EIOPA asserts that, since the original introduction of STS in Solvency II did not lead insurance companies to buy STS securitisations there is no value to the regime. We would suggest an alternative conclusion: since the introduction of the STS regime in Solvency II was accompanied by grossly excessive capital requirements, it gave no incentive whatsoever for insurance companies to purchase high quality securitisations. It was not the introduction of the STS regime that led to the absence of insurance investors but the failure to see through the STS reform to its logical conclusion by the introduction of the correct and appropriate capital requirements”

(PCS again)

It’s not like we have to indulge in wild speculation to imagine a market where insurers regularly participate in securitised products in meaningful size - the US capital markets offer a very clear and obvious example, in which it is absolutely routine and expected for insurers to invest in ABS, CLOs, CMBS, RMBS alongside their books of corporate bonds, financials, government and everything else. The US has its own regulatory disputes (see the ding-dong between the insurance supervisors and the Loan Syndication and Trading Association for one example), but from a baseline of high and sustained involvement in the market.

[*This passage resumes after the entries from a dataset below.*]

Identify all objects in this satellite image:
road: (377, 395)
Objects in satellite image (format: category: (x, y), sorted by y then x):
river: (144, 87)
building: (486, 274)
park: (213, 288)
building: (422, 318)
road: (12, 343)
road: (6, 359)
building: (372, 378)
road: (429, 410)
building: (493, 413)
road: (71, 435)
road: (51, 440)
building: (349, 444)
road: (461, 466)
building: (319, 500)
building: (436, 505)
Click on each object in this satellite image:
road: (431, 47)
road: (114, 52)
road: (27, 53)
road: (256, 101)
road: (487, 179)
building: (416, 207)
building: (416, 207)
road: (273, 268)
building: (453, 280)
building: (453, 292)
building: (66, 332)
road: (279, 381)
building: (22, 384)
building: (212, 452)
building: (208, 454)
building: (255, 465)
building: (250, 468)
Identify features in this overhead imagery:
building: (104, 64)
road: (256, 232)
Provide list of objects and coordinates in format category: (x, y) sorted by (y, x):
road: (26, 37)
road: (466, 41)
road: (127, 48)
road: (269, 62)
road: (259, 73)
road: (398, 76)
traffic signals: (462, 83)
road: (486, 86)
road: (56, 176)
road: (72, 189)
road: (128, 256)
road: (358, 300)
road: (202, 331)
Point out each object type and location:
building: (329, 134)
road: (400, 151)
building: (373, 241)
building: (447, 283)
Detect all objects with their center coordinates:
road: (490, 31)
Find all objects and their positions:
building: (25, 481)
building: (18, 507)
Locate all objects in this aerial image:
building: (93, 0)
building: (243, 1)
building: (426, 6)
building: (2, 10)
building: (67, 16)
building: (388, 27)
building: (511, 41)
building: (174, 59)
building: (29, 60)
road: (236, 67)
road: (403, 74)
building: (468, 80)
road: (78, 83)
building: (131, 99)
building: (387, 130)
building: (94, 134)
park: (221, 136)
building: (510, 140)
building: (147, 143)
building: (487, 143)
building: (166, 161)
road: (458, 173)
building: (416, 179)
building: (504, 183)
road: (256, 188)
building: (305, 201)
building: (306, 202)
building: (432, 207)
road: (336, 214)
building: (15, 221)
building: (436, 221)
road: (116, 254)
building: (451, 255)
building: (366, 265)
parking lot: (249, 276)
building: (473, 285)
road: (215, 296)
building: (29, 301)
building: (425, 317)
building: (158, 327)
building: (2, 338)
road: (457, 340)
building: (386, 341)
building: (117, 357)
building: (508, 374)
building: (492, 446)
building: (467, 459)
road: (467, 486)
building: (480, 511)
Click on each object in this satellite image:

Insurance-aligned asset managers are among the biggest players in European securitised products — consider an M&G or Axa Investment Management — so clearly there would be ready conduits for insurance capital to pour into the sector. It’s just that the returns don’t stack up.

To PCS’s point about how whole loan portfolios attract better capital treatment….this is also a thing that doesn’t need blue sky thinking! You can go to Dutch insurers and discuss the whole loan books they are funding! Or ask the UK lifers about their mortgage investments! It’s right there in front of you! Regulatory nonsense is actually encouraging insurers to purchase less liquid, riskier asset portfolios instead of securitisations.

PCS also cites a missed opportunity over the treatment of RMBS in the liquidity coverage ratio. Now this one seems trickier to me. It’s true that, if you compare prime RMBS to e.g. covered bonds or corporate bonds, the asset class stacks up nicely.

But the point of the liquidity coverage ratio is basically to help prop up banks at times of market stress. We saw in September/October that dumping a couple of billion in senior RMBS and similar in senior CLOs absolutely smashed both markets.

There were undoubtedly cheap bids out there to be found (we’ve talked about Apollo), and you can argue the toss about whether October’s markets actually showed the surprising strength of securitisation liquidity, but for an idea of scale, Lloyds has £120bn or so in HQLA, the eligible portfolio for the Liquidity Coverage Ratio). Most of this has to be made up of govvies, but maxing out the 15% RMBS exposure gives £18bn AT A SINGLE INSTITUTION.

Pause for a second and think about what would happen to conditions if there was a bit of a wobble about the soundness of a major UK clearing bank, and that bank also dumped £18bn of asset-backed paper in the market over a month or so……this is simply not a sum that can be sold in the market, never mind in a time of stress.

If the purpose of the LCR / HQLA designation is actually what is claimed; that is, to give a buffer of emergency sellable liquid stuff to get a bank through a month long bad patch, it shouldn’t have RMBS, covered bonds, corporates or really any credit in. If it’s a fuzzy label meaning “the sort of thing that bank treasuries ought to like and we approve of”, then sure, more RMBS, whatever, who cares.